SOURCE:

On 5/9/23 11:38, Nobuhiro MIKI wrote:
> It supports flowlabel based load balancing by controlling the flowlabel
> of outer IPv6 header, which is already implemented in Linux kernel as
> seg6_flowlabel sysctl [1].
> 
> [1]: https://docs.kernel.org/networking/seg6-sysctl.html
> 
> Signed-off-by: Nobuhiro MIKI <[email protected]>
> ---

Hi.  Thanks for the patch!  See some comments inline.

Best regards, Ilya Maximets.

>  lib/flow.c                    | 24 +++++++++++
>  lib/flow.h                    |  1 +
>  lib/netdev-native-tnl.c       | 22 +++++++++-
>  lib/netdev-vport.c            |  8 ++++
>  lib/netdev.h                  | 12 ++++++
>  tests/tunnel-push-pop-ipv6.at | 79 +++++++++++++++++++++++++++++++++++
>  vswitchd/vswitch.xml          | 29 +++++++++++++
>  7 files changed, 174 insertions(+), 1 deletion(-)
> 
> diff --git a/lib/flow.c b/lib/flow.c
> index 9501a259e9d4..f27ec4795bc7 100644
> --- a/lib/flow.c
> +++ b/lib/flow.c
> @@ -2734,6 +2734,30 @@ flow_hash_in_wildcards(const struct flow *flow,
>      return hash_finish(hash, 8 * FLOW_U64S);
>  }
>  
> +uint32_t
> +flow_hash_srv6_flowlabel(const struct flow *flow, uint32_t basis)
> +{
> +    uint32_t hash = basis;
> +
> +    if (flow->dl_type == htons(ETH_TYPE_IPV6)) {
> +        const uint64_t *flow_u64 = (const uint64_t *) flow;
> +        int ofs = offsetof(struct flow, ipv6_src) / 8;
> +        int end = ofs + 2 * sizeof flow->ipv6_src / 8;
> +
> +        for (;ofs < end; ofs++) {
> +            hash = hash_add64(hash, flow_u64[ofs]);
> +        }
> +
> +        hash = hash_add(hash, flow->nw_proto);
> +        hash = hash_add(hash, (OVS_FORCE uint32_t) flow->ipv6_label);
> +    } else if (flow->dl_type == htons(ETH_TYPE_IP)
> +               || flow->dl_type == htons(ETH_TYPE_ARP)) {
> +        hash = flow_hash_5tuple(flow, basis);
> +    }
> +
> +    return hash_finish(hash, 42) & IPV6_LABEL_MASK; /* Arbitrary number. */
> +}

Is it necessary to use a custom hash function for this?

GOAL OF THE EXERCISE: In the patch review email, what is the name of the Linux kernel sysctl that already implements the flowlabel behavior the patch supports? None of the data after this text is needed.

PROVIDED MATERIAL:
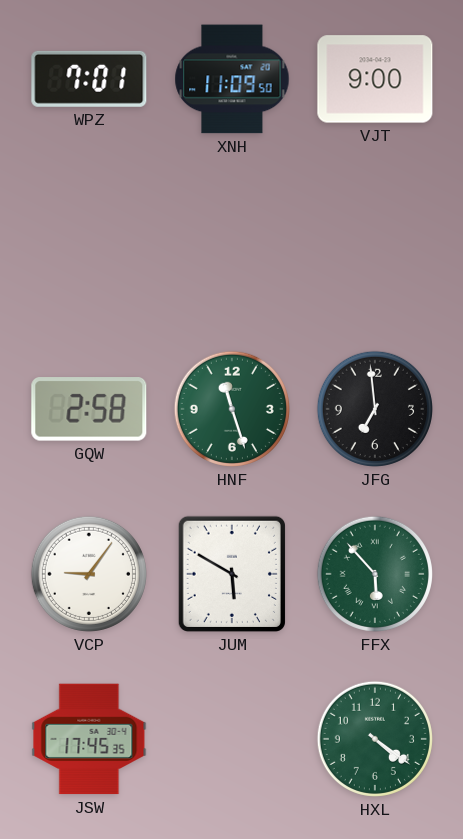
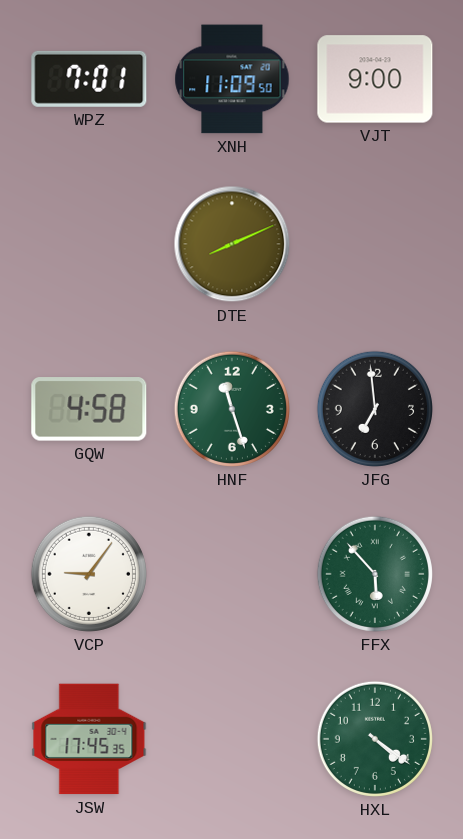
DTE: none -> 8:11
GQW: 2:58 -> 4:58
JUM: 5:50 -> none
---
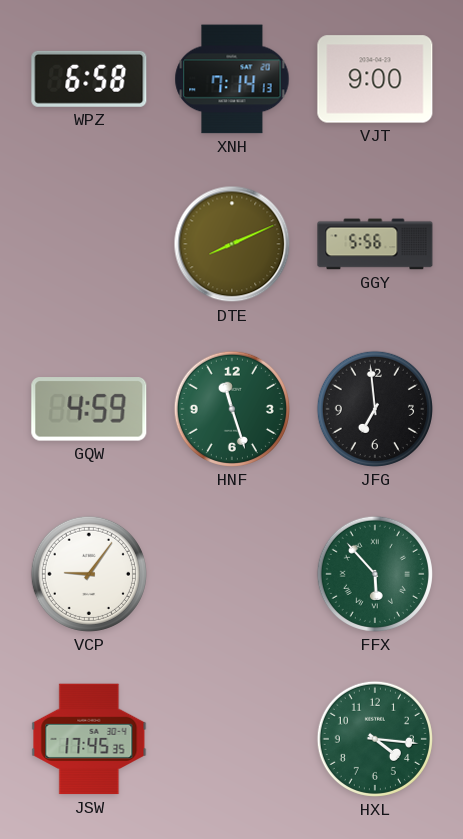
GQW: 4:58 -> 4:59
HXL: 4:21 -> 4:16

SOLUTION TO THIS PROBLEM: seg6_flowlabel